DATA SUPPLIED START

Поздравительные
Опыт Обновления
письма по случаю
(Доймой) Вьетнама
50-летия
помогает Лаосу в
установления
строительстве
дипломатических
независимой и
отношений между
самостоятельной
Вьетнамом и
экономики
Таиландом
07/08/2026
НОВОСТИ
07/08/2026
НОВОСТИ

DATA SUPPLIED END

TASK DESCRIPTION:
Render the lines of the records above as a JSON list of strings, one string per line, leaving out blank lines.

FINISHED TASK:
[
  "Поздравительные",
  "Опыт Обновления",
  "письма по случаю",
  "(Доймой) Вьетнама",
  "50-летия",
  "помогает Лаосу в",
  "установления",
  "строительстве",
  "дипломатических",
  "независимой и",
  "отношений между",
  "самостоятельной",
  "Вьетнамом и",
  "экономики",
  "Таиландом",
  "07/08/2026",
  "НОВОСТИ",
  "07/08/2026",
  "НОВОСТИ"
]